**CHECK YOUR UNDERSTANDING:**
a) Answer these questions using the racing engines text.
(i) How many complete seasons were raced on the crate LT1 motor before the wrist pin broke?
(ii) For how many years has the writer been racing?
(iii) How much horsepower did the oiling system work pick up in less than a year?
b) Print the passage of the racing engines text starting at "The concept is" and ending at "or gains horsepower.".

Top of READING TEXT

After studying a number of articles, researching some information Chevrolet had out, my Dad decided to buy the crate LT1 option motor for our racing engine. Many in the area felt that the engine would have too tight of clearances to perform, but we put the criticism to side and stayed our course. We raced two complete seasons, 9 million practice laps, the car set outside all winter and about ten races into the third season broke a wrist pin. We tore the engine down, the bearings looked great, you could have taken and honed the cylinders out and reassembled it. The crate motor built for streetcars passed the test on the short tracks of North Florida with flying colors. When I moved to North Carolina in the end of 1984 I soon found out that a lot of short trackers used the LT1 as the engine of choice. Back then you could by the engine with everything but a carburetor and distributor for around $1,000.00. Even if you took it home, disassembled it, clearenced it, changed the cam, done a three angled valve job, you still couldn’t beat the price.
We all want the same thing, but not all men are created equal!
The concept is great; give everybody the same car, same motor, same drive train, the same rules, tires, bodies and the list goes on. The driver and luck takes it from there. I have been racing for 35 years and motors have always been an issue. 90% of the time a competitor gets on a winning streak, everybody thinks he is running an illegal motor, or has found something trick. Body hangers could work for weeks in the wind tunnel hunting and tweaking for that perfect combination of balance, but when Sunday comes ole DW says “Boy the car is handling great on the straight-aways.” It’s all a game of numbers, you take the same car and driver, if the car is tight, the driver will bitch hands down on power, it is loose he claims he’s got so much motor he cant hook it up. Two turns up on the track bar or down and the engine mysteriously looses or gains horsepower.
As a fabricator, I got to spend more than my far share of time in the motor room building trick pieces. Remember, when I came into Winston Cup racing if you were making 600 horsepower out of 358 cubic inches you were doing something. In the mid-eighties we started working hard on oiling systems, moved the oil tanks to the front, built better oil pans, scrapers, pick-ups, added scavenge stages to oil pumps and in less than a year picked up 50 to 75 horsepower. You had engine builders that had the mind set to go for all the power available, set on the most polls, lead the most laps, and let the car finish where it may. Others took the conservative roll, tune the engines safely, turn less RPM’s rotating assemblies, taking no chances. Even into the early nineties, you could have 50 less horsepower with a good driver and still win championships, but that was changing quickly.

Bottom of READING TEXT
Top of GIVEN INFORMATION

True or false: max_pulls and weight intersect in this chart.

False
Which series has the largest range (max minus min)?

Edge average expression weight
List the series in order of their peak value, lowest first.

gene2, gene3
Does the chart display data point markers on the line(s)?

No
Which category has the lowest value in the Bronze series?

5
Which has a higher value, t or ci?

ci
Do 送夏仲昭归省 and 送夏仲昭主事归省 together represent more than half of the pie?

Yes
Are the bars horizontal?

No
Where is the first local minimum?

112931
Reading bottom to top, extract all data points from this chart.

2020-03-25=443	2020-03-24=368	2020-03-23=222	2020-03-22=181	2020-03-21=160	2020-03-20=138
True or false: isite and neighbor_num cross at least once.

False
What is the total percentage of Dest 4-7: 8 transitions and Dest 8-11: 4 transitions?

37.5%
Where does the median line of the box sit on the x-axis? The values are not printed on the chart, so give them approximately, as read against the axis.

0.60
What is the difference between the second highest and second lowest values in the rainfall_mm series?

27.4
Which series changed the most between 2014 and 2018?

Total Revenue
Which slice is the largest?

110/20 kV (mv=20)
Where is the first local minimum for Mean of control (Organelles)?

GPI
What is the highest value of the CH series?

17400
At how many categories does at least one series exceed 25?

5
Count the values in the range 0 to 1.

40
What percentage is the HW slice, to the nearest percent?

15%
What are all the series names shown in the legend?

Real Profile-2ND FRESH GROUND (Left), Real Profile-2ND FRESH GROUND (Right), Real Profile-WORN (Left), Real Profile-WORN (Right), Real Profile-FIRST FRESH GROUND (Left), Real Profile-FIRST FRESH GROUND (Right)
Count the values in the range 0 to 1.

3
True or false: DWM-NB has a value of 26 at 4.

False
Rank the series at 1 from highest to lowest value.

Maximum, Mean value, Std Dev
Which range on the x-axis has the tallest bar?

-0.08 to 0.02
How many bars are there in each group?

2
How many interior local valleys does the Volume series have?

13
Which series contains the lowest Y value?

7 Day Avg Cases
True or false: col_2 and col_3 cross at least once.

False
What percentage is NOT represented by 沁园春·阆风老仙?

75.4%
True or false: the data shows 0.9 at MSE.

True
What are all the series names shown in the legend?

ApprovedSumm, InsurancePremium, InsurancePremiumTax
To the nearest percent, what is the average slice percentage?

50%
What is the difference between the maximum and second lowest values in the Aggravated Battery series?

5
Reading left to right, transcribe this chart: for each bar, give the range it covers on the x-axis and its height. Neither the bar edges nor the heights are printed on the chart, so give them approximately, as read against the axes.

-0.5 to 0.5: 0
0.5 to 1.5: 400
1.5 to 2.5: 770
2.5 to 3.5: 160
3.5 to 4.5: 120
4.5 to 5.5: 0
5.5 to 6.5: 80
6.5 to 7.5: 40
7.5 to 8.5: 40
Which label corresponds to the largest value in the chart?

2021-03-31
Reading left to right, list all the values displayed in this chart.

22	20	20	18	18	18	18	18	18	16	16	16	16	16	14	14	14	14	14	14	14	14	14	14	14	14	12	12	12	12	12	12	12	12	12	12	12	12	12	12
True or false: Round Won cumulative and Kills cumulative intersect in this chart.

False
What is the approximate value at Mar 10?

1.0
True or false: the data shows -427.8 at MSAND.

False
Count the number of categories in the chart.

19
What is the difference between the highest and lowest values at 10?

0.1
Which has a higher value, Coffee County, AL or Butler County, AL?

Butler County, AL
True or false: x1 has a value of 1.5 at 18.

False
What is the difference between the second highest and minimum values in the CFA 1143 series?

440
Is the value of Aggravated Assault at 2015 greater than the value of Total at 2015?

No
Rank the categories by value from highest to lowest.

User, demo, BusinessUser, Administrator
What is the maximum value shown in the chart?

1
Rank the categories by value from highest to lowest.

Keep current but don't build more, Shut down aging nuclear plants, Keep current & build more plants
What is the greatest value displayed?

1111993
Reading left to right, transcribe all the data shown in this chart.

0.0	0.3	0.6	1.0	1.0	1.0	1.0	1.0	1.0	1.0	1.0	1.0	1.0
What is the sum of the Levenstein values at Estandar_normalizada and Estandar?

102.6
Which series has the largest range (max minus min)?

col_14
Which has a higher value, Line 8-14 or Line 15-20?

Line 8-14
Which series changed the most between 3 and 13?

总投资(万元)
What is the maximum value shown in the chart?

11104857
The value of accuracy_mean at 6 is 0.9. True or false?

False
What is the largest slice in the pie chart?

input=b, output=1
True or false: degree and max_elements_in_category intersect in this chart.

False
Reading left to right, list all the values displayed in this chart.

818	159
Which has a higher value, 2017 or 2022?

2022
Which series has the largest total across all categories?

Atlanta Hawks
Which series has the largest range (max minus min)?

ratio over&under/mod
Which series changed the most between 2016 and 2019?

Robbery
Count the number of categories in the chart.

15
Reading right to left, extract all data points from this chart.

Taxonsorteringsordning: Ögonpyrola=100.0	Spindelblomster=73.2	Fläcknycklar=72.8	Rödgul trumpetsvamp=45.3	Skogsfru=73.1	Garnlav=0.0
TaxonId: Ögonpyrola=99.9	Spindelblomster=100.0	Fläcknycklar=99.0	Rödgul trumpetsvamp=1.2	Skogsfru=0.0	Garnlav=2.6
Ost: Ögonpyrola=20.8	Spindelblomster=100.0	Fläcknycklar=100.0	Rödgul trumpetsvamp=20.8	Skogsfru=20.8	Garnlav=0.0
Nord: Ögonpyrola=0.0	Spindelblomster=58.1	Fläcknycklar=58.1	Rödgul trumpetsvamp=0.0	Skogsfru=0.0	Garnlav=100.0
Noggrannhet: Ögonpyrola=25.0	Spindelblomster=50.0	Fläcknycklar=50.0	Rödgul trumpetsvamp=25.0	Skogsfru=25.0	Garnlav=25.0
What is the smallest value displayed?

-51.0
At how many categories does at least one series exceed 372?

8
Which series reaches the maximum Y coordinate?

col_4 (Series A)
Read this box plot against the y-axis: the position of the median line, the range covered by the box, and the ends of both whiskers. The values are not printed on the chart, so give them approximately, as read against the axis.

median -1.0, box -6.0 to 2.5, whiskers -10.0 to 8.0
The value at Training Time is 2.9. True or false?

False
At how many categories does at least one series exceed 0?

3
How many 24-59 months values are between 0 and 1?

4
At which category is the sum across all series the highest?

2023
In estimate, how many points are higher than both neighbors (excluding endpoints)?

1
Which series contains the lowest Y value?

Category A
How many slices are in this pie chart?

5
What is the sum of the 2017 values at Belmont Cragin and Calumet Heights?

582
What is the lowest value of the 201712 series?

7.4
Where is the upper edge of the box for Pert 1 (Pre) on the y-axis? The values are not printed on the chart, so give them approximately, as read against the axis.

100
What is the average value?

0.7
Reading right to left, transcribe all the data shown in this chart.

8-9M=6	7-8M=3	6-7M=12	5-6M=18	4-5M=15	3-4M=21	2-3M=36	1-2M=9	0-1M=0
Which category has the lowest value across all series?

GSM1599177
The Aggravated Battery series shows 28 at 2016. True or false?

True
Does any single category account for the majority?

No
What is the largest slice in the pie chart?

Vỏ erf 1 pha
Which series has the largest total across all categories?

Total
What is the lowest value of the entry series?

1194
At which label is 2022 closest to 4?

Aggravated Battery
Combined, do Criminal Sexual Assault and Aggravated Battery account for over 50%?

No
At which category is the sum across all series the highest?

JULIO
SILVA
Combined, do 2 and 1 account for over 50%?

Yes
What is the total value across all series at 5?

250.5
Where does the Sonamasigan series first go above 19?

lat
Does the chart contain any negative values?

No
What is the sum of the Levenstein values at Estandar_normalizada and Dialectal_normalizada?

Bottom of GIVEN INFORMATION

**ANSWERS GIVEN:**
a)
(i) Two complete seasons.
(ii) 35 years.
(iii) 50 to 75 horsepower.

b)
The concept is great; give everybody the same car, same motor, same drive train, the same rules, tires, bodies and the list goes on. The driver and luck takes it from there. I have been racing for 35 years and motors have always been an issue. 90% of the time a competitor gets on a winning streak, everybody thinks he is running an illegal motor, or has found something trick. Body hangers could work for weeks in the wind tunnel hunting and tweaking for that perfect combination of balance, but when Sunday comes ole DW says “Boy the car is handling great on the straight-aways.” It’s all a game of numbers, you take the same car and driver, if the car is tight, the driver will bitch hands down on power, it is loose he claims he’s got so much motor he cant hook it up. Two turns up on the track bar or down and the engine mysteriously looses or gains horsepower.